As well as the basic form of Huffman coding, Huffman’s algorithm can also be used to encode streams to deliver compression as well as coding (at a cost of codes being not immediately decipherable).

Once again, with thanks to Information and Coding Theory, here’s a brief explanation.

With Huffman coding we can directly code a binary symbol stream $S = \{s_1, s_2\}$ where $s_1 = 0, s_2 = 1$.

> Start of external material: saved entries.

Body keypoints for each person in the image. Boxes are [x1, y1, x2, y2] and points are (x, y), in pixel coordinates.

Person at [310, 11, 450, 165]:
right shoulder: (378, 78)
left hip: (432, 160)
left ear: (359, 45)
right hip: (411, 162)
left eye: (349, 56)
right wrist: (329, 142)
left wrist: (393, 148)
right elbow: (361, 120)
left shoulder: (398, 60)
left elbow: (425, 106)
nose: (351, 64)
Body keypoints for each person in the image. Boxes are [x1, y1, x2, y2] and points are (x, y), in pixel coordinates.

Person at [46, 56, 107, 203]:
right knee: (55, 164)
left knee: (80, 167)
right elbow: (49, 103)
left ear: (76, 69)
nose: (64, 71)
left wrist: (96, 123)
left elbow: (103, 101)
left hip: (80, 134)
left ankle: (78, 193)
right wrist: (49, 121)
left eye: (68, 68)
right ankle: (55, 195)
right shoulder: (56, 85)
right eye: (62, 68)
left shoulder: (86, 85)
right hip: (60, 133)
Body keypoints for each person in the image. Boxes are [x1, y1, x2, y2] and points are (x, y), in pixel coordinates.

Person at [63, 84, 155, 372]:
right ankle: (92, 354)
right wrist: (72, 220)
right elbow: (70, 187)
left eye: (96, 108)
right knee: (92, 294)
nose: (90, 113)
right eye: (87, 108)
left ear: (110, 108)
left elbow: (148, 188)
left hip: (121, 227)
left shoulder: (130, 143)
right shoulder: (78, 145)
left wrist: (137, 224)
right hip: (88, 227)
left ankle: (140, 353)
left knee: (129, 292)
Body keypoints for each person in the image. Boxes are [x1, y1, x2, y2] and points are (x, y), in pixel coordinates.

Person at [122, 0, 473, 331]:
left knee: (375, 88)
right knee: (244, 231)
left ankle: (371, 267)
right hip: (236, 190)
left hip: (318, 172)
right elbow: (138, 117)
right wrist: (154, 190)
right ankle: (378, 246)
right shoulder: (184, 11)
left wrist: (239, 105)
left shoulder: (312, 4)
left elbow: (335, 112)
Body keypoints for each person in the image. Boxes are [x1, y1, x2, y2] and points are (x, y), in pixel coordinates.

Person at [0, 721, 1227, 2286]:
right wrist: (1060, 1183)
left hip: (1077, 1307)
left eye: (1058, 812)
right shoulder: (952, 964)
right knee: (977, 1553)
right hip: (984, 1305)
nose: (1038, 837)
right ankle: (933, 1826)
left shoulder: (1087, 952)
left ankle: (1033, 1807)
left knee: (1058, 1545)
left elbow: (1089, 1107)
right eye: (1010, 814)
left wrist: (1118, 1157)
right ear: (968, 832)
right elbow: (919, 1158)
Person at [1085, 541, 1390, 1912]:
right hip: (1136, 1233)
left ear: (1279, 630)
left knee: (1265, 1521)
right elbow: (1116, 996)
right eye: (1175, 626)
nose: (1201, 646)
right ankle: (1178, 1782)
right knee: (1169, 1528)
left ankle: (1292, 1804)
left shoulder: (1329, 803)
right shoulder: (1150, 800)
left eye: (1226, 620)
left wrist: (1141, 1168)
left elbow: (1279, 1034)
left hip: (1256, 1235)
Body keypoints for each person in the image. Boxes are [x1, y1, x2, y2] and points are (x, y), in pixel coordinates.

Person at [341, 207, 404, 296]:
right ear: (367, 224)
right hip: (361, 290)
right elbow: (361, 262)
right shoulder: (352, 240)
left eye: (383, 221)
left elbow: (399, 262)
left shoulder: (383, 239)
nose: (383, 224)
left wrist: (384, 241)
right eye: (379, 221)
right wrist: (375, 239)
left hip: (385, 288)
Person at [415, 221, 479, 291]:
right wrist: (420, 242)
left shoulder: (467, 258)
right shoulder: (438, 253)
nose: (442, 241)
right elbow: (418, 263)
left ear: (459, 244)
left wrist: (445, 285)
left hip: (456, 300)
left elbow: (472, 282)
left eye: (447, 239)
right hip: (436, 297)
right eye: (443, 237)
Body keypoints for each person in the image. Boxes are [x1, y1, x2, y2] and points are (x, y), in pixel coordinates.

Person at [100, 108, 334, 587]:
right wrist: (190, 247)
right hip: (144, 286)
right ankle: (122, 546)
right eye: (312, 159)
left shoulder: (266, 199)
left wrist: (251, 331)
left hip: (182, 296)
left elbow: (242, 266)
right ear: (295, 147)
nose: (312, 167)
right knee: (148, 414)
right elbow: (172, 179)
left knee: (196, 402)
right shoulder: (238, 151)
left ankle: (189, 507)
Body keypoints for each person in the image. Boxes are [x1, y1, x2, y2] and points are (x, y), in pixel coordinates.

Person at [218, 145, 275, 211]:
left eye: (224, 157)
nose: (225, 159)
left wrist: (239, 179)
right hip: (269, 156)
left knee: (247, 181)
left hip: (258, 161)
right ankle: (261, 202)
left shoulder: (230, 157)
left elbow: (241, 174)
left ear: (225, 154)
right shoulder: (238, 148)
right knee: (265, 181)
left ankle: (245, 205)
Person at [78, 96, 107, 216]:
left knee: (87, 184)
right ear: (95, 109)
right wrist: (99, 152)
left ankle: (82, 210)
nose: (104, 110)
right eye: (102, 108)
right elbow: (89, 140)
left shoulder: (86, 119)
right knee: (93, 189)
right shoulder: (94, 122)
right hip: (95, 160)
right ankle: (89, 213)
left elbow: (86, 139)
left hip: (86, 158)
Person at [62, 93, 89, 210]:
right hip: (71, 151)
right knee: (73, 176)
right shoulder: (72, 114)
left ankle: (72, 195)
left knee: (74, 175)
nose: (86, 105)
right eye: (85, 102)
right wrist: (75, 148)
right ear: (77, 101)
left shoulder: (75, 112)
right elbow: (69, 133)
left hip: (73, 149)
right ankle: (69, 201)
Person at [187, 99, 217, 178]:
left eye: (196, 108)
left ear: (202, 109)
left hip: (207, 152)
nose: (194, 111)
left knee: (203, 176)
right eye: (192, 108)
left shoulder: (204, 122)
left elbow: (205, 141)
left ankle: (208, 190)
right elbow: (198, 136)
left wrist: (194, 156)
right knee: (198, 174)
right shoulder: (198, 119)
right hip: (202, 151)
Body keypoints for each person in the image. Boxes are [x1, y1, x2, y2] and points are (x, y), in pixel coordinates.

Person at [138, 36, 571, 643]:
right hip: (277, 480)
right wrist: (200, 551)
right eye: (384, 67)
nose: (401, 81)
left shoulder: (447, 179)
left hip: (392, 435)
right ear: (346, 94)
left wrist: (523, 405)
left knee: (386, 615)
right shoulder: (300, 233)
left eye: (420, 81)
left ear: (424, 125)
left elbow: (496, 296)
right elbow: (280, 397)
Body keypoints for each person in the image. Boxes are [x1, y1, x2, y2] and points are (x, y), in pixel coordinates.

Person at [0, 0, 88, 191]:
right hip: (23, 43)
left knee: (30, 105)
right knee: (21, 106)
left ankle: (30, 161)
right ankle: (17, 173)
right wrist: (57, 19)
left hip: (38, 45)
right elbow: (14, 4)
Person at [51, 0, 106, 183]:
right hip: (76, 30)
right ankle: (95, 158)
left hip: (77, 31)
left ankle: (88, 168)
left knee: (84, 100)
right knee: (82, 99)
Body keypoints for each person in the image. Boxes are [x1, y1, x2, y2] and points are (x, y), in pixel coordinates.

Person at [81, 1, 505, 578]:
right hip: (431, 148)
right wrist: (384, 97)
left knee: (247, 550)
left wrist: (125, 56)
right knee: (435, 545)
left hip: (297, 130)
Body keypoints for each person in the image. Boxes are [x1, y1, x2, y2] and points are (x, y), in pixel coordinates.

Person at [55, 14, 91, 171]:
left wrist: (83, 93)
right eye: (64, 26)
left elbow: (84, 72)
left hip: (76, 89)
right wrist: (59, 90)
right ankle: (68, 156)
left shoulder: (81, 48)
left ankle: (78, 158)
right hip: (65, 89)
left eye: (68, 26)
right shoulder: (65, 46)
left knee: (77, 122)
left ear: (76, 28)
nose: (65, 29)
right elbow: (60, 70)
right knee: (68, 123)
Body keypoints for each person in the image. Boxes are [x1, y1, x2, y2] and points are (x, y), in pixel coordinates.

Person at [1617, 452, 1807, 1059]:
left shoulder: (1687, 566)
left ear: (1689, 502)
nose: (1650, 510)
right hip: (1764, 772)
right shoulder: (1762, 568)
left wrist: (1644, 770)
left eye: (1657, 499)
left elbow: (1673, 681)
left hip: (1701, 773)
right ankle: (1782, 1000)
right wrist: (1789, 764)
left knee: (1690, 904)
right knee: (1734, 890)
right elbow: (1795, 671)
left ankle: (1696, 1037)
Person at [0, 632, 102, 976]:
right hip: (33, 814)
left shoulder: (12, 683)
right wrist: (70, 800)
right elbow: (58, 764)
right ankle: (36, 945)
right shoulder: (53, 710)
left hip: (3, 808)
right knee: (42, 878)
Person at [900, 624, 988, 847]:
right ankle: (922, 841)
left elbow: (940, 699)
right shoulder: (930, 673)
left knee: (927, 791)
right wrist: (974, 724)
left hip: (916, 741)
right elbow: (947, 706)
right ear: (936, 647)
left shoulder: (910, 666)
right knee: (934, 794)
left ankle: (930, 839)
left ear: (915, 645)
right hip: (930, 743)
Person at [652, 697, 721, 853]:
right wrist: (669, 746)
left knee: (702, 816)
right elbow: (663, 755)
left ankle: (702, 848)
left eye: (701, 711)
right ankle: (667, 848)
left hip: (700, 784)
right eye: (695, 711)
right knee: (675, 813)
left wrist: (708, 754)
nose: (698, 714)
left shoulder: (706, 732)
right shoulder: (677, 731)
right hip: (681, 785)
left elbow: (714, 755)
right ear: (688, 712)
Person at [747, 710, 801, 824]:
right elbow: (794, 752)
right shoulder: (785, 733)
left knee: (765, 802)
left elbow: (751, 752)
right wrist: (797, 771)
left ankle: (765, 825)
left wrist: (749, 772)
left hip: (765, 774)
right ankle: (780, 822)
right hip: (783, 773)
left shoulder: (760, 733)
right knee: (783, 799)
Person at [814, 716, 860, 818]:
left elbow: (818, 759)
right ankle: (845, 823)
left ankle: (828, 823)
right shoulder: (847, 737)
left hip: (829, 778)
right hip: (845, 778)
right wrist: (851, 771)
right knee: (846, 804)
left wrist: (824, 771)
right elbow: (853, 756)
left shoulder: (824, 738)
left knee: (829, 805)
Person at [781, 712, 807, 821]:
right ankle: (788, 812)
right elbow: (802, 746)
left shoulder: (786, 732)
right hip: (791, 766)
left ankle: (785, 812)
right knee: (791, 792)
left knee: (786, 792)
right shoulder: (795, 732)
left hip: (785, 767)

But with encoding we can produce a code for $S^n$ where $n$ is arbitrary, e.g. $S^3 = \{s_1s_1s_1, s_1s_1s_2, s_1s_2s_1, s_1s_2s_2, s_2s_1s_1, s_2s_1s_2, s_2s_2s_1, s_2s_2s_2 \}$

So let us assume (e.g. we are transmitting a very dark image via our fax machine) that the probability of $s_1 = \frac{2}{3}$ and for $s_2 = \frac{1}{3}$

Then we have the following probability distributions:

$S$:  $\frac{8}{27} , \frac{4}{27} , \frac{4}{27} , \frac{2}{27} , \frac{4}{27} , \frac{2}{27} , \frac{2}{27} , \frac{1}{27}$

$S^{\prime}$: $\frac{8}{27},$ $\frac{4}{27} ,$ $\frac{2}{27} , \frac{4}{27} , \frac{2}{27} , \frac{2}{27} , \frac{3}{27}$

$S^{\prime\prime}$: $\frac{8}{27},$ $\frac{4}{27},$ $\frac{2}{27},\frac{4}{27},\frac{3}{27},\frac{4}{27}$

$S^{\prime\prime\prime}$: $\frac{8}{27},\frac{4}{27},\frac{4}{27},\frac{4}{27},\frac{5}{27}$

$S^{\prime\prime\prime\prime}$: $\frac{8}{27},\frac{4}{27},\frac{5}{27},\frac{8}{27}$

$S^{\prime\prime\prime\prime\prime}$: $\frac{8}{27},\frac{8}{27},\frac{9}{27}$

$S^{\prime\prime\prime\prime\prime\prime}$: $\frac{9}{27},\frac{16}{27}$

$S^{\prime\prime\prime\prime\prime\prime\prime}$: $1$

We can now compute the average word length in the Huffman code – by simply adding the probabilities of the newly created ‘joint’ symbols:

$= \frac{3}{27} + \frac{4}{27} + \frac{5}{27} + \frac{8}{27} + \frac{9}{27} + \frac{16}{27} + 1 = \frac{72}{27}$

Which obviously looks like the opposite of compression! But, of course we are encoding three symbols, so the actual word length per symbol becomes $\frac{72}{81} = 0.88888888888....$, in other words somewhat less than 1.